(Dataset entries)
******

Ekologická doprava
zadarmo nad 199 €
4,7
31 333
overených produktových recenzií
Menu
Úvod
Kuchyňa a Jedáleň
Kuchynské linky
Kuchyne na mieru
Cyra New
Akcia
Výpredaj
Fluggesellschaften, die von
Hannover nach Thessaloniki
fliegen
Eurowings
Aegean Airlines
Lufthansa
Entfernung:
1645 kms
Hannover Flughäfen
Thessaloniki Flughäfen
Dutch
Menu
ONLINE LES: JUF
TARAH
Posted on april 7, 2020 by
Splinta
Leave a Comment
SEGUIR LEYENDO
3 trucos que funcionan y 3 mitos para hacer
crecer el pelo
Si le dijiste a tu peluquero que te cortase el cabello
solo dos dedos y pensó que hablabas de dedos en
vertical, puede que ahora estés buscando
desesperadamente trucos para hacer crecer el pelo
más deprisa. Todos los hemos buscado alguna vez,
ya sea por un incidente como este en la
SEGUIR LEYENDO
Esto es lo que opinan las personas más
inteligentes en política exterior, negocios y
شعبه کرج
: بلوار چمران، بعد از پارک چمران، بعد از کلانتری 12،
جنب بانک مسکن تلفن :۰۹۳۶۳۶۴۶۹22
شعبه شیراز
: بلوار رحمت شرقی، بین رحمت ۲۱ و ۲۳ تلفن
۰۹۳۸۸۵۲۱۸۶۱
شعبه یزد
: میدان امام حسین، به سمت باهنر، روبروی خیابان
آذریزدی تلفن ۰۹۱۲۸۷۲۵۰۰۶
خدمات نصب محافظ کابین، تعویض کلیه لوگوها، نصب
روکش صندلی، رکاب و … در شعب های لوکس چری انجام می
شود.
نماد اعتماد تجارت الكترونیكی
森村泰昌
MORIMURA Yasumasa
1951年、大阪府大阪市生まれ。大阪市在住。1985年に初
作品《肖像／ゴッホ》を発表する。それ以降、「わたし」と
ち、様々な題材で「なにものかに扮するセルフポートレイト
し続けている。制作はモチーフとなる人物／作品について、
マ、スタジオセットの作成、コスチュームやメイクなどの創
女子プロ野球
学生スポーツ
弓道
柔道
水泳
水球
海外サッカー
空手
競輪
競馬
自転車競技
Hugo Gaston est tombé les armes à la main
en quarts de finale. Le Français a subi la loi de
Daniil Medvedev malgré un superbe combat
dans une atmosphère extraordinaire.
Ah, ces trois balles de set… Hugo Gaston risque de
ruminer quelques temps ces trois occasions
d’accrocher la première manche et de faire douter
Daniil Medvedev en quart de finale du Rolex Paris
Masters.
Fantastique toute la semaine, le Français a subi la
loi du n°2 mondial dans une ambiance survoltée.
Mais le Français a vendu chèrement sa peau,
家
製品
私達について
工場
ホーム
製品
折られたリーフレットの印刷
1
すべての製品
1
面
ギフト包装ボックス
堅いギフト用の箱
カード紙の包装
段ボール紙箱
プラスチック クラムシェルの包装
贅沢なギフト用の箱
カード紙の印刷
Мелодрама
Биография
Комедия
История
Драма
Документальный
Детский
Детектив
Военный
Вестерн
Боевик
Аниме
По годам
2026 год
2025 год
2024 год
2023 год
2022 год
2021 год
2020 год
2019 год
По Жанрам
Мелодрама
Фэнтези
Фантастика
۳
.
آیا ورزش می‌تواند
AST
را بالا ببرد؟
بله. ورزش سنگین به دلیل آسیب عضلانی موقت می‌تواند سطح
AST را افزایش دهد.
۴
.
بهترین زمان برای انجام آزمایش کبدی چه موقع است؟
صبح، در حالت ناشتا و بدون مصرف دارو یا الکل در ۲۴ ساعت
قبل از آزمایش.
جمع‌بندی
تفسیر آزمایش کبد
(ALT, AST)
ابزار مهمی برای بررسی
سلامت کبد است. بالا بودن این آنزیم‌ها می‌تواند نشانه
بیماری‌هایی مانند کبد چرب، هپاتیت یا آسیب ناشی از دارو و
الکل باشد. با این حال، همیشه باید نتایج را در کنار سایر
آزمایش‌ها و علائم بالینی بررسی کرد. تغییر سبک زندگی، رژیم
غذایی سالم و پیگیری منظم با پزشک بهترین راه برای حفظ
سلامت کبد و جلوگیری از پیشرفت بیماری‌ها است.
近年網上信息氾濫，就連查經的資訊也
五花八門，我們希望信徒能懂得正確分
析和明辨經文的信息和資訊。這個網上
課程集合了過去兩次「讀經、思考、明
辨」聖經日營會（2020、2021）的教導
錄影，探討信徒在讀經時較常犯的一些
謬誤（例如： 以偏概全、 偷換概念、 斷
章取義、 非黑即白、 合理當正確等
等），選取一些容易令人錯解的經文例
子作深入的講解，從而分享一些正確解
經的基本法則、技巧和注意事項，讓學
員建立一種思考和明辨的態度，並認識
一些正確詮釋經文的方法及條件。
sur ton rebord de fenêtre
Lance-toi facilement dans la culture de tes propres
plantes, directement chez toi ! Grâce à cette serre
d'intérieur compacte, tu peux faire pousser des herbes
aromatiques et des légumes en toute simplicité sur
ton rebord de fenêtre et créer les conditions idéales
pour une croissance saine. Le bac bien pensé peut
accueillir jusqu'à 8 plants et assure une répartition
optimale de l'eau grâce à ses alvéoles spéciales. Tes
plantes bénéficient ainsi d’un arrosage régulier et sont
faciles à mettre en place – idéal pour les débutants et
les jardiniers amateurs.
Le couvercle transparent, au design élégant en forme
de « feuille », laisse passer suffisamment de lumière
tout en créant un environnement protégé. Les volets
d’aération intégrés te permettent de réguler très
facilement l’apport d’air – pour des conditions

******

- [Task objective]: Which lines hold the string "دارو"? Copy all of them from the data above.

- [Response to this exercise]:
صبح، در حالت ناشتا و بدون مصرف دارو یا الکل در ۲۴ ساعت
بیماری‌هایی مانند کبد چرب، هپاتیت یا آسیب ناشی از دارو و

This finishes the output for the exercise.